Kemenperin telah memetakan sektor yang memiliki nilai impor besar. Sektor ini akan didorong untuk mempercepat substitusi impor.
Image title
28 Juli 2020, 20:23
substitusi impor 35%, kementerian perindustrian,
ANTARA FOTO/M Risyal Hidayat/foc.
Suasana aktivitas bongkar muat peti kemas di Jakarta International Container Terminal (JICT), Tanjung Priok, Jakarta.

Pemerintah menargetkan subtitusi impor dapat mencapai 35% pada akhir 2022. Kementerian Perindustrian (Kemenperin) pun menyusun sejumlah strategi untuk mencapai target tersebut.

"Roadmap sedang disusun. Nanti output-nya subtitusi impor pada akhir 2022 sebesar 35%," kata Menteri Perindustrian Agus Gumiwang dalam sebuah webinar, Selasa (28/7).

Menurutnya, Kemenperin telah memilah sektor industri yang memilii nilai impor dalam jumlah besar. Sektor tersebut akan didorong untuk mempercepat subtitusi impor dengan didukung industri 4.0.

Pada 2019, ada sejumlah sektor yang memiliki nilai impor besar meliputi industri mesin dengan nilai impor Rp 308 triliun, industri kimia Rp 299 triliun, industri logam Rp 242 triliun, industri elektronika Rp 231 triliun, dan industri makanan Rp 140 triliun.

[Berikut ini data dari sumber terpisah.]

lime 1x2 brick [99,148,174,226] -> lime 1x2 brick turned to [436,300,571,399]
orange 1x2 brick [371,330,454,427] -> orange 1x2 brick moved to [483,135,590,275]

Kemudian, ada industri peralatan listrik Rp 116 triliun, industri tekstil Rp 103 triliun, industri kendaraan bermotor Rp 96 triliun, dan industri barang logam Rp 81 triliun. "Ini merepresesntasikan 88% impor industri pengolahan. Ini akan kami tackle," ujar dia.

Menurutnya, upaya subtitusi impor dapat mendorong pendalaman struktur industri tersebut. Selain itu, subtitusi impor akan memberikan dampak pada peningkatan investasi dan penyerapan tenaga kerja baru.

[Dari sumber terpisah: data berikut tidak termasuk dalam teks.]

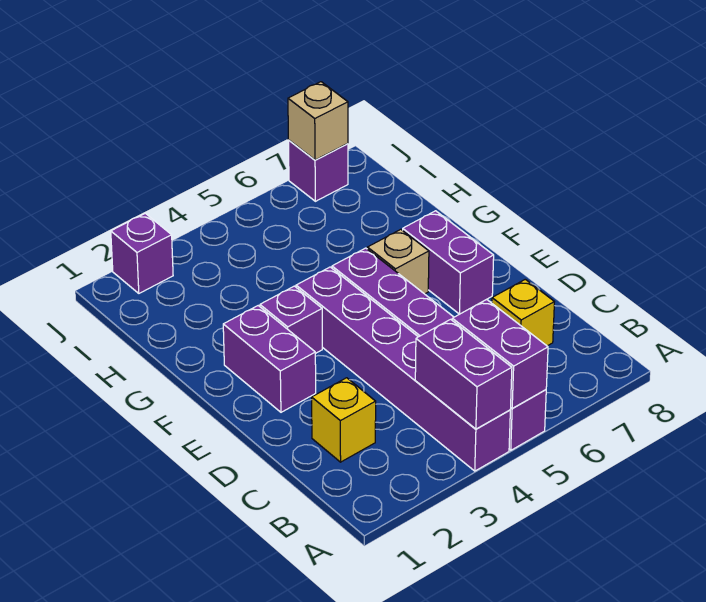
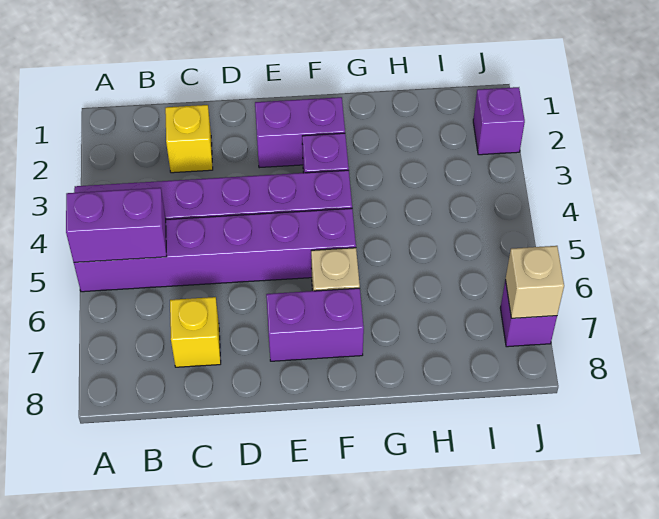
purple 1x2 brick [415,319,512,429] -> none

Saat ini, para industri masih terkendala oleh dampak lanjutan dari covid-19. Kemenperin pun menargetkan utilitas produksi di seluruh sektor industri pengolahan dapat mencapai 60% pada 2020. Kemudian, utilitas produksi diharapkan naik menjadi 75% padda 2021 dan 85% pada 2022.

"Sekarang utilitas sudah berada pada titik 49,5%. Kami akan mendorong agar utilitas akhir tahun menacapai 60%," ujar Agus.

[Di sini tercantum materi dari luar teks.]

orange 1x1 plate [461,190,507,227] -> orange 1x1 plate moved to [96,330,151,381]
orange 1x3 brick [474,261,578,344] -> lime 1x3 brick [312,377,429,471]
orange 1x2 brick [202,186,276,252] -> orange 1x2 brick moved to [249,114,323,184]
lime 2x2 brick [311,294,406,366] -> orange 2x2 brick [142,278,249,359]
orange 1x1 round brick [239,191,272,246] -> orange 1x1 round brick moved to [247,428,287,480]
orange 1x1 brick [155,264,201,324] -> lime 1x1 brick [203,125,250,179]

Sementara itu Badan Pusat Statistik (BPS) mencatat kinerja ekspor membaik pada Juni 2020. Nilainya yang sebesar US$ 12,03 miliar meningkat sekitar 2,3% secara tahunan atau 15,1% dibandingkan bulan sebelumnya.

Kemudian, total nilai impor pada bulan yang sama mencapai US$ 10,76 miliar. Jumlah ini naik 27,6% dibandingkan Mei 2020, tetapi lebih rendah 6,4% dari jumlah pada Juni 2019.

Jika melihat kinerja ekspor dan impor sepanjang semester I-2020, terjadi penurunan secara tahunan. Nilai ekspor merosot 5,5%, sementara nilai impor turun lebih dalam di 14,3%.